Taxonomy of nanoscopic medicine. (Reprinted with permission from Wiley-VCH Verlag GmbH & Co KG)
Nanoscopic Protein Machines (NPM)
Some protein complexes work as if they were nanometer-sized machines. NPM have clearly discernable parts, which move relative to each other during action, execute complex reactions in a specific order and frequently consume energy.
In living cells, protein complexes cooperate with each other to form functional modules – relatively autonomous ‘assembly lines’ arising from self assembly or positional assembly.
The emergence of the cell as a collection of protein machines has prompted attempts to create mathematical models able to mimic and predict cellular behavior. However, with a complex system such as the human cell, which involves ∼50,000-60 000 different proteins and an estimated 200,000 interactions, such an approach might be impractical. Instead, graph theory is used to construct networks in which the components are represented as nodes and their interactions
as connections between nodes. However, the large number of parameters in such networks poses a mathematical challenge and current efforts are concentrating on simplifications.
Nanoscopic protein machines form extended networks. Protein–protein interactions in yeast, measured by the two-hybrid technique, are displayed by a diagram in which nodes and lines represent proteins and their interactions, respectively. The diagram reveals that interactions are extensive and follow a hierarchical, nonrandom pattern. (Reprinted with permission from Wiley-VCH Verlag GmbH & Co KG. Original copyright Macmillan Magazines Ltd.)
Live Cell Imaging
The nanoscopic range first became accessible for fluorescence microscopy by single-molecule techniques (SFM - single-molecule fluorescence microscopy). Although single molecules are not resolved by these techniques, in living cells, localization accuracies of 20–30 nm have been obtained at a time resolution of a few milliseconds. A unprecedented increase in resolution, eventually breaking classical limits, was recently achieved by 4Pi microscopy and stimulated emission depletion (STED) microscopy.
In 4Pi microscopy, an object is positioned between two opposing objectives; the object is illuminated through these objectives by laser beams focused down to the diffraction limit. Fluorescence emitted from the focal spot is collected by both objectives and directed onto a sensitive photodetector. Images are obtained by scanning the object relative to the beam and by reconstructing an image from the point measurements. So far, a resolution of 30 nm has been obtained by combining STED with 4Pi microscopy.

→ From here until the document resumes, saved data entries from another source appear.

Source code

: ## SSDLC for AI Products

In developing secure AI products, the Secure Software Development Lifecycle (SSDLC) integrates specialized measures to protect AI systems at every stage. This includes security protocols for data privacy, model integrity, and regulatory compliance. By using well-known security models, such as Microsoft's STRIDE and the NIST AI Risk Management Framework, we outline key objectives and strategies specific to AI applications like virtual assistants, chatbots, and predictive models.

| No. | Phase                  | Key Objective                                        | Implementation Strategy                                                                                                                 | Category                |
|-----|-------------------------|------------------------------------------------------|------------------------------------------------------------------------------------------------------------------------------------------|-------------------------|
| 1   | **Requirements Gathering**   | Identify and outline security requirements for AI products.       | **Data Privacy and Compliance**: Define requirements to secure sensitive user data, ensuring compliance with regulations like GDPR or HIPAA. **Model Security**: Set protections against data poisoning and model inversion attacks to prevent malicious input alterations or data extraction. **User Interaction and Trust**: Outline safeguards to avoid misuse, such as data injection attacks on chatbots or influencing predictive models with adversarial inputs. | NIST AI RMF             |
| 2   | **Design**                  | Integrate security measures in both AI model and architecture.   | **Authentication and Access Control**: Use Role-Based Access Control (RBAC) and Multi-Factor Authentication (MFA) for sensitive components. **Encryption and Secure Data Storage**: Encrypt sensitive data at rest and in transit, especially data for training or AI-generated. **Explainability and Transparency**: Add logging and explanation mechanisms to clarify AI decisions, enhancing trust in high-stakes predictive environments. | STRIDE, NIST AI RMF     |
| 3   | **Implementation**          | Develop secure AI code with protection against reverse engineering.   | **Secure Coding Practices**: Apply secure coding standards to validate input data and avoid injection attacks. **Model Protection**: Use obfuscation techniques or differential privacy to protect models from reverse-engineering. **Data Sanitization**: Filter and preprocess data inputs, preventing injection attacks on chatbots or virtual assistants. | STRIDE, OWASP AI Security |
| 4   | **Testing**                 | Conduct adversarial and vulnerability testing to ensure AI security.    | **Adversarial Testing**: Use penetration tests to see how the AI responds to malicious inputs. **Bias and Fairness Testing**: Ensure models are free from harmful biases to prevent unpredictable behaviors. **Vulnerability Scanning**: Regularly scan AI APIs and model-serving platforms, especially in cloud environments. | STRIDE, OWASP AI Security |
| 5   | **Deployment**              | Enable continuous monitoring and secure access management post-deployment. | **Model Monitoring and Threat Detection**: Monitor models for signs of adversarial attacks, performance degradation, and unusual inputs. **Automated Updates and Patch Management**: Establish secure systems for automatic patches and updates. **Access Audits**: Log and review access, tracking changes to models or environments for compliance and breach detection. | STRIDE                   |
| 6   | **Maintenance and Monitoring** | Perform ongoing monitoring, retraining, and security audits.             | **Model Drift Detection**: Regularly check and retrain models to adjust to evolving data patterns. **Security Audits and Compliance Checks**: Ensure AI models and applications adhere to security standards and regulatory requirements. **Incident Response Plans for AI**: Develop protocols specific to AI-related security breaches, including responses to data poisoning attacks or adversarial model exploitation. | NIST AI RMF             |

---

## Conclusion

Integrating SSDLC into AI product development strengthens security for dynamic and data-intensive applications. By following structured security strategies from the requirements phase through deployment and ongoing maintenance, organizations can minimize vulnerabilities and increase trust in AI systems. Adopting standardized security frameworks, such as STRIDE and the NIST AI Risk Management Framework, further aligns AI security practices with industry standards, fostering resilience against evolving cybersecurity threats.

Modification (Therapy) of NPM
Nanoscopic medicine is an emerging discipline that needs massive development before it can be incorporated into medical practice. Most of the fields involved are in an early state. A number of techniques for the quantitative analysis of molecular processes in microscopic systems have already been established. However, techniques such as fluorescence microphotolysis (fluorescence photobleaching), fluorescence correlation spectroscopy, and fluorescence resonance energy microscopy have yet to be adapted to the nanometer scale. Similarly, techniques for the photochemical and photomechanical manipulation of microscopic systems are available, but have yet to be adapted to the nanoscale.